Work instructions:
Could you state how many lines of the material hold "wrist"? Include nothing beyond the number.
START Records to use
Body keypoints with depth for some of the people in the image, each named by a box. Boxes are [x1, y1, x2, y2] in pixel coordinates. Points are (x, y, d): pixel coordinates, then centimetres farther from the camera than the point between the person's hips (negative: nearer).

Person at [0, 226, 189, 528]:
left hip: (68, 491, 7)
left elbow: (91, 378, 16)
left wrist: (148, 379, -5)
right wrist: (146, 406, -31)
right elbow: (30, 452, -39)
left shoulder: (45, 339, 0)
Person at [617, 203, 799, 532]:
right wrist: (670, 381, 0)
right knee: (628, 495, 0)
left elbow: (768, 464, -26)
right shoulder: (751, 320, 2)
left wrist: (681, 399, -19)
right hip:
END Records to use
START Records to use
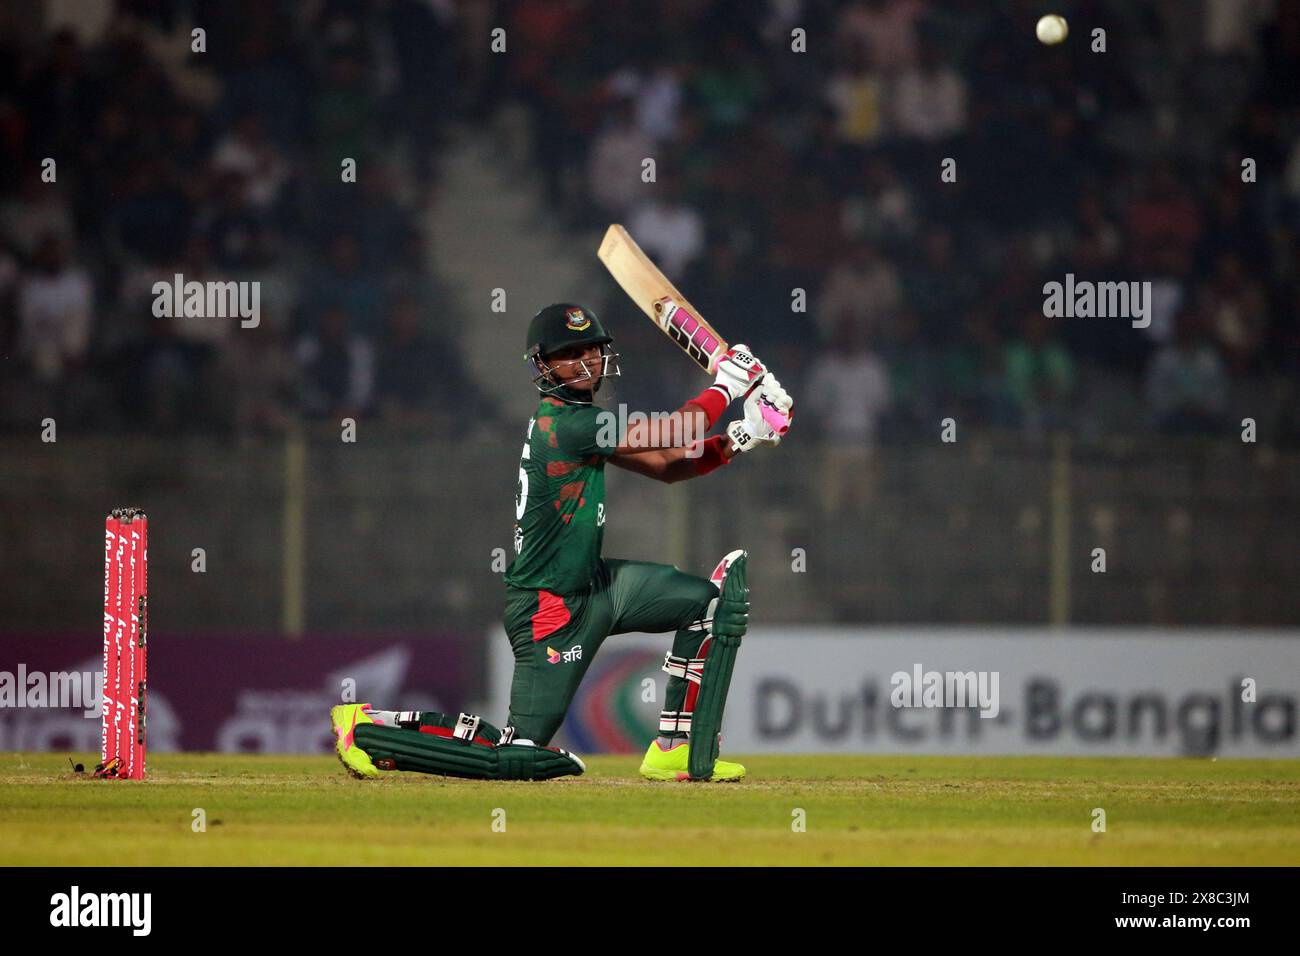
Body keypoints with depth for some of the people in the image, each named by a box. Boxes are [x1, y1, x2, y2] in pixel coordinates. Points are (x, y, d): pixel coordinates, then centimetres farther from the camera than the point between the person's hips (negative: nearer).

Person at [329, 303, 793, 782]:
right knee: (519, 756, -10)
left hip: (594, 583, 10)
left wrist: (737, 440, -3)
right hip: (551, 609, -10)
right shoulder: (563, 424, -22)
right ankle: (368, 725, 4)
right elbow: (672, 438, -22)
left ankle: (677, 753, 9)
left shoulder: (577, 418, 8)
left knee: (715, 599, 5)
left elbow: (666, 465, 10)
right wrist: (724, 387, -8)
END Records to use
Solution:
6